|
Il volume raccoglie alcuni saggi in onore dell’Istituto Ellenico di Studi bizantini e post-bizantini di Venezia, eretto nel 1948 dallo Stato greco con il permesso di quello italiano. Gli scritti vogliono ricordare sia i direttori che lo hanno guidato fino ad oggi, sia la comunità greca che si stabilì nella città lagunare nel XIV secolo. Alcuni aspetti di questa storia, tra cui la ricca tradizione liturgica bizantina, che ha lasciato segni indelebili nella cultura veneziana, vengono approfonditi dagli studiosi delle varie discipline.
Nel Quattrocento, due fatti importanti contribuirono ad attirare i greci a Venezia: il Concilio di Ferrara-Firenze e la caduta di Costantinopoli, il 29 maggio 1453, ad opera dei turchi ottomani, guidati dal sultano Maometto II. Il Concilio permise di far conoscere la città a 700 persone: erano prelati, dotti e umanisti, sbarcati a Venezia il 4 febbraio 1438, come esperti di parte ortodossa. Essi rimasero affascinati dallo splendore di questa città, tanto che il card. Bessarione, in una lettera al doge, la definì «quasi un’altra Bisanzio». I segni di una presenza greco-bizantina erano – e sono ancora – visibili nell’arte e nell’architettura, a cominciare dalla basilica di San Marco.
Nella seconda metà del Quattrocento vivevano a Venezia probabilmente 4.000 greci: non soltanto dotti e umanisti, ma anche esponenti delle professioni e dei mestieri. Dopo i primi riconoscimenti, la comunità greca cercava di ottenere una propria autonomia dalla giurisdizione ecclesiastica veneziana, con la nomina di propri cappellani. Nel 1498 il Senato la riconobbe come confraternita. Essendo diventata insufficiente la chiesa di San Biagio, la confraternita fece la richiesta al Consiglio dei Dieci di una nuova chiesa e di un terreno per il cimitero: richiesta che fu accolta, a condizione che ci fosse anche l’approvazione della Sede Apostolica. E il 18 maggio e 3 giugno 1514 papa Leone X la diede.
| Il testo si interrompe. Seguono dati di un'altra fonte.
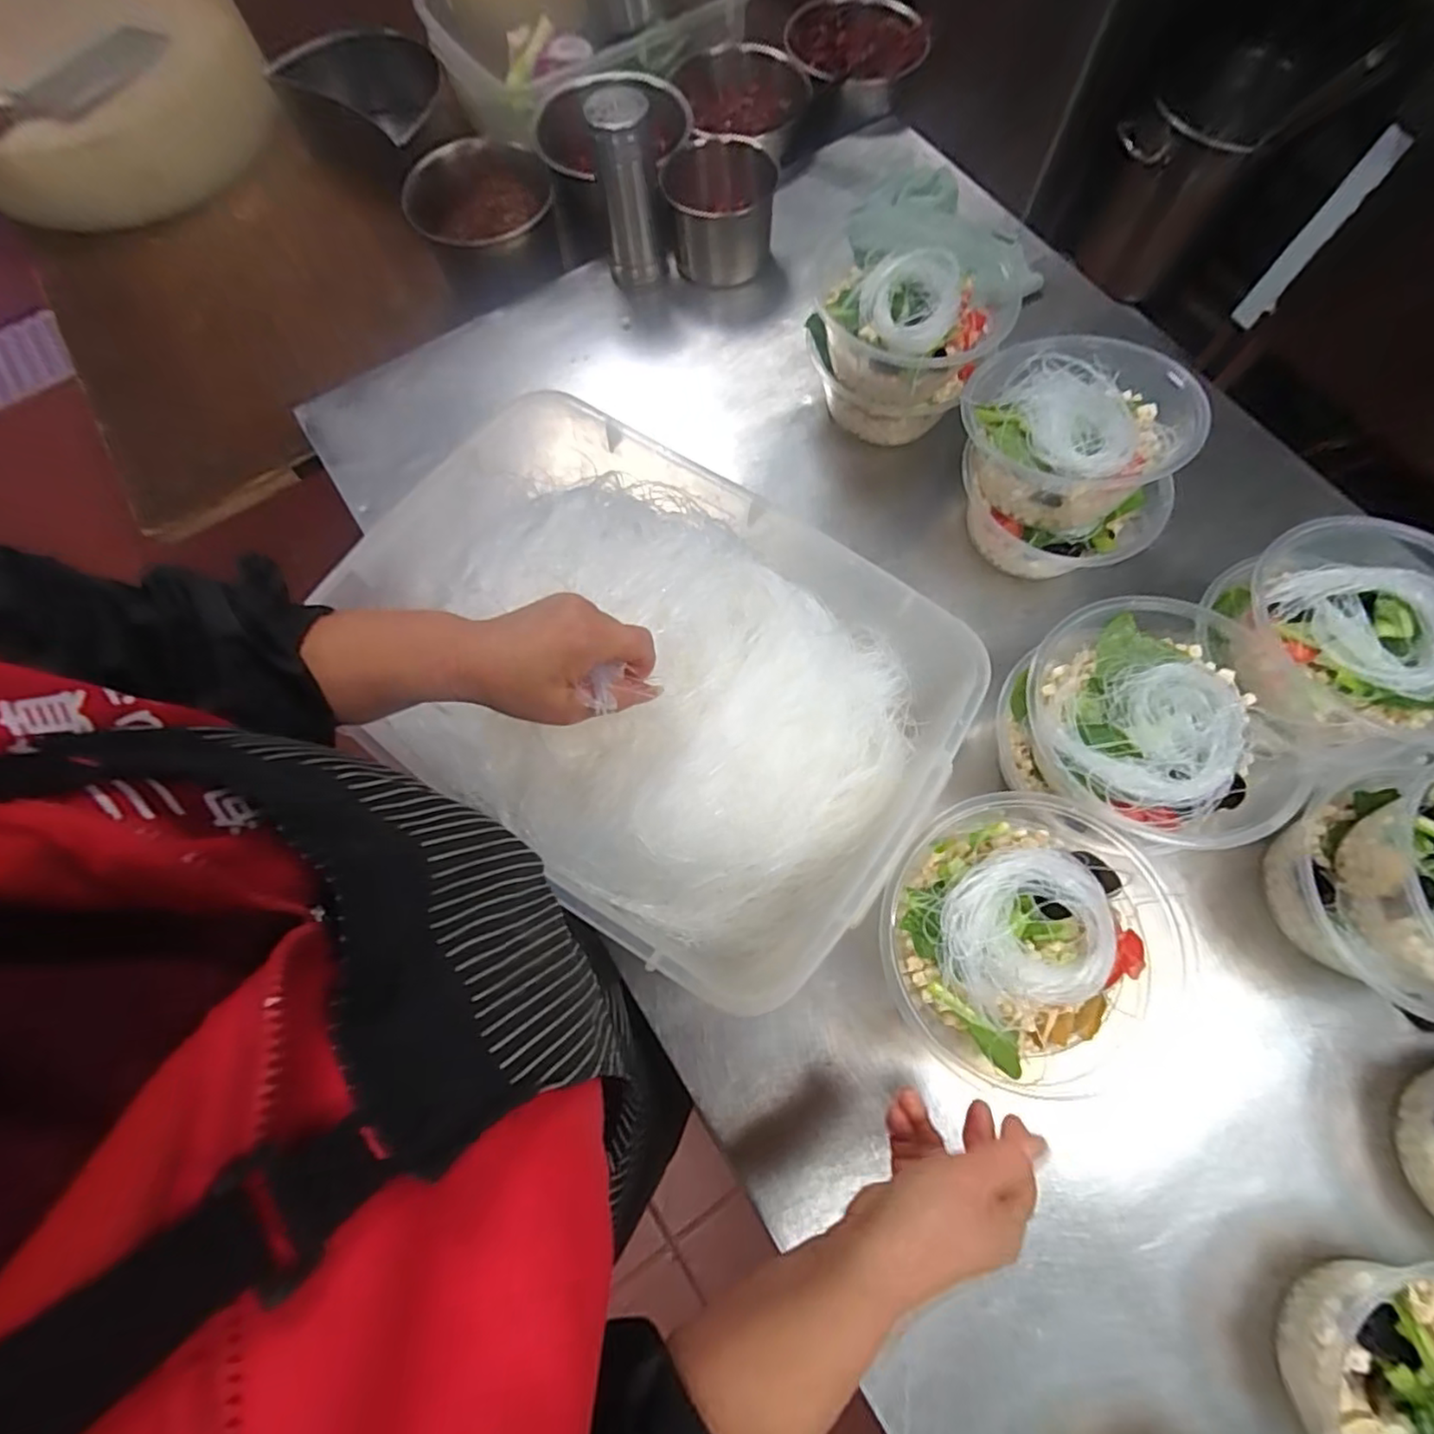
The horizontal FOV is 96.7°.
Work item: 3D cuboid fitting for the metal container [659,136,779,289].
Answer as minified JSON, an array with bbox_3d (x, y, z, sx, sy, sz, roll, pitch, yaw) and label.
[{"bbox_3d":[0.003,-0.540,0.686,0.114,0.089,0.095,-12,72,-3],"label":"metal container"}]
I lavori della chiesa vennero ultimati nel 1573. La chiesa di San Giorgio dei Greci diventava così, per i greci della diaspora, un importante punto di riferimento (oggi è sede del Metropolita ortodosso per l’Italia). La comunità greca era ritenuta la più numerosa di tutto l’ellenismo della diaspora.
Si deve anche ricordare il legame di Venezia con Padova, che fin dal Duecento era un centro di studi superiori. Questo ci fa capire come i greci in contatto con Venezia, per potersi perfezionare in campo culturale e scientifico, scegliessero l’Università di Padova. Quando a Venezia nacquero le prime officine tipografiche, Manuzio o Giunta si affidavano ai greci esperti nella lingua classica. Anche la Signoria se ne avvaleva per far apprendere la lingua greca ai funzionari che avrebbe inviato nei propri territori del Levante.
Molto importante fu anche la tradizione dei pittori greci. Il loro influsso era evidente, come nel caso di Domenico Theotokopulos, detto El Greco, presente in città prima del 1568.
Con la caduta della Repubblica di San Marco nel 1797, la comunità greca venne assistita da cappellani provenienti dalla Grecia. Ma con l’occupazione francese, alla confraternita furono confiscati beni e capitali: un duro colpo, che diede inizio alla sua decadenza. Inoltre, con la creazione di uno Stato greco indipendente (1830), molti greci della diaspora furono indotti a tornare in patria. Per di più, il commercio europeo si spostava ormai verso altri luoghi.
Oggi l’Istituto Ellenico continua a tramandare le tradizioni dell’antica confraternita greca, dedicandosi allo studio storico, letterario e artistico dell’ellenismo bizantino moderno.
Venezia quasi un’altra Bisanzio
a cura di GIORGIO FEDALTO – RENATO D’ANTIGA
Venezia, Marcianum, 2018, 384, € 32,00.